Three dramas, two U.S. game shows join CBC

CBC programmer Kirstine Layfield rolled out the network’s winter schedule on Tuesday, unveiling a lineup that includes three new dramas, the daytime lifestyle show Steve & Chris, and the U.S. game shows Jeopardy! and Wheel of Fortune.

‘We are excited about our winter season lineup of new programs. They offer viewers many choices,’ Layfield told a gathering at CBC headquarters in Toronto on Tuesday, adding the upcoming schedule would be ‘strike-proof.’

‘Who would have thought we’d benefit from a strike — someone else’s strike,’ she added, referring to the Hollywood writers walkout. Layfield said viewership for The Hour was already ‘getting a bit of a lift,’ as viewers, unable to watch shuttered U.S. talkers by Jay Leno and David Letterman, have turned to George Stroumboulopoulos as an alternative.

The network has retooled its Monday night, putting the Olympic look-ahead Countdown to Beijing on at 7:30 p.m. followed by the reality The Week the Women Went at 8 p.m. and documentarian Peter Raymont’s debut drama, The Border, at 9 p.m. where it takes over for Intelligence.

Raymont said the CBC’s international sales arm is already shopping the 13-part drama — about elite Canadian immigration and customs officers, from his White Pine Pictures — to U.S. networks for a possible sale during the current Hollywood writers strike.

‘Those conversations are taking place,’ he said.

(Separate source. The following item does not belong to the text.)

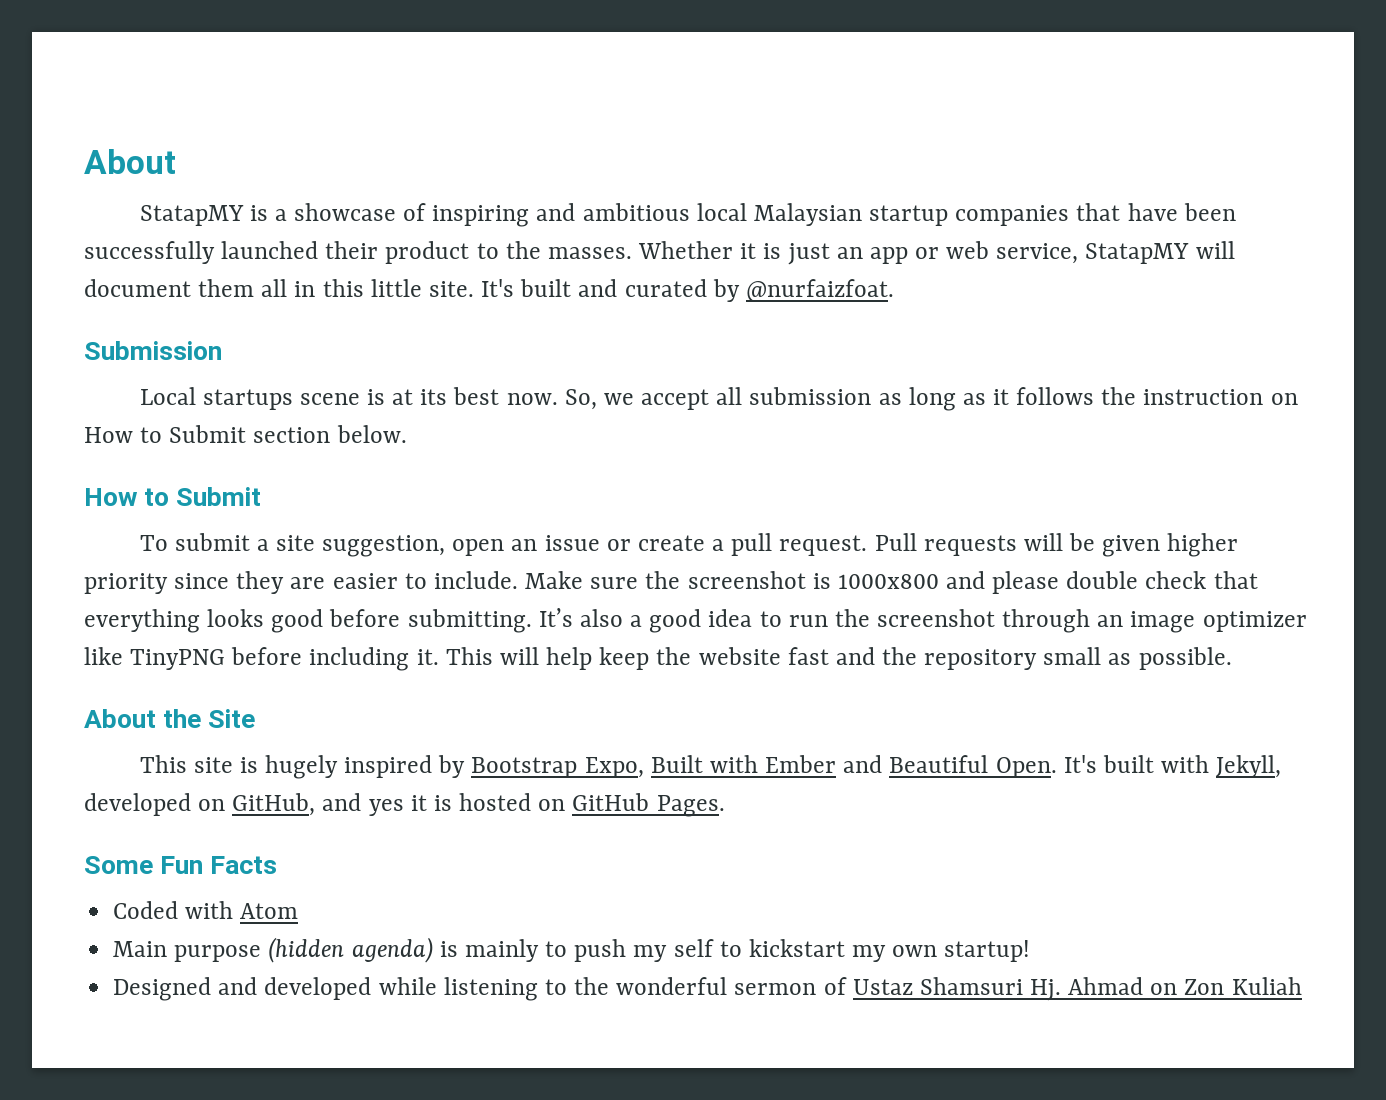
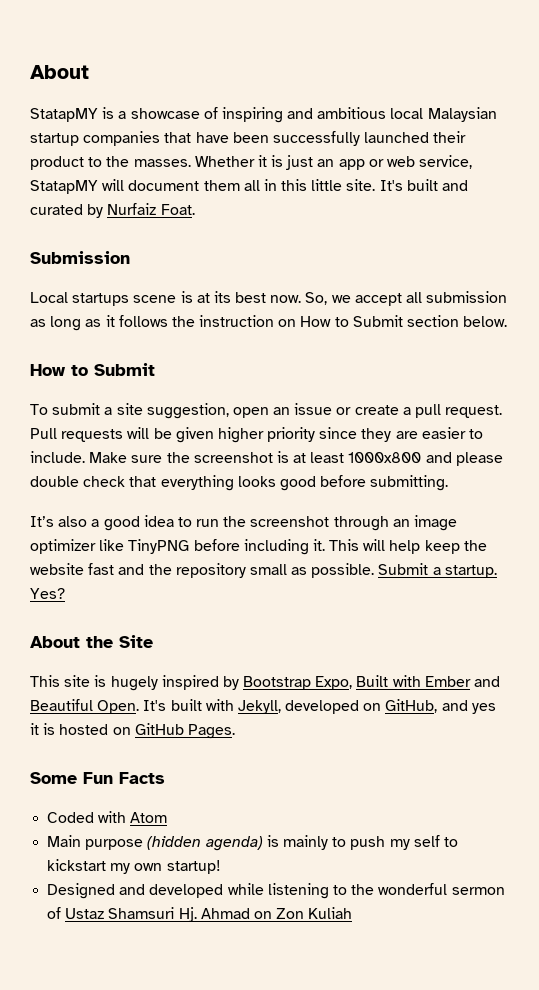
[745,279,894,302] @nurfaizfoat. -> [107,203,195,215] Nurfaiz Foat.
(831, 581) none -> [293,452,345,463] at least
(532, 621) none -> (449, 483) //
(1232, 658) none -> [378,563,497,578] [30,588,65,599] Submit a startup. Yes?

The series will step into the Intelligence timeslot, while The Week the Women Went takes over for Dragon’s Den. The reality series from Paperny Films is set in Hardisty, AB, where the womenfolk disappear for a week and leave their roughneck husbands and children to cope on their own.

Cal Shumiatcher, executive producer at Paperny, said his 70-member crew and 14 cameras saw an entire town transformed as its close-knit community of 800 Canadians had ‘to cope with life without your mate.’

Tuesdays remain comedy night for the CBC, with new arrival jPod airing at 9 p.m., after This Hour Has 22 Minutes. Wednesdays see the addition of Sophie at 8:30 p.m., sandwiched between Little Mosque on the Prairie and the fifth estate. Sophie is the English-language version of the hit Quebec sitcom Les hauts et les bas de Sophie Paquin.

The other big addition to the winter schedule is MVP, a drama from Screen Door Pictures billed as a ‘keyhole look’ at NHL hockey wives, on Friday nights at 9 p.m.

Steven Sabados and Chris Hyndman, the original frontmen of Designer Guys, will host the daytime addition Steve & Chris.

‘We want to inject a little fabulous into everyone’s lives, in a lighthearted way,’ said Sabados.

Among U.S. shows, the CBC has acquired the Canadian rights to Jeopardy! and Wheel of Fortune from CBS Paramount International Television after rival CTV decided to give them up. They will start on CBC in fall 2008.

Neither game show airs nationally on CTV — Jeopardy! is not seen in Vancouver and Montreal, and Wheel of Fortune only airs on the A-Channels in Ontario, and CTV Manitoba and CTV Saskatchewan — so gauging their popularity is difficult. Layfield said she will simulcast Jeopardy! nightly as a lead-in to the network’s primetime offerings. Wheel of Fortune will air at 5:30 p.m. nightly to help boost viewership for local supper-hour newscasts.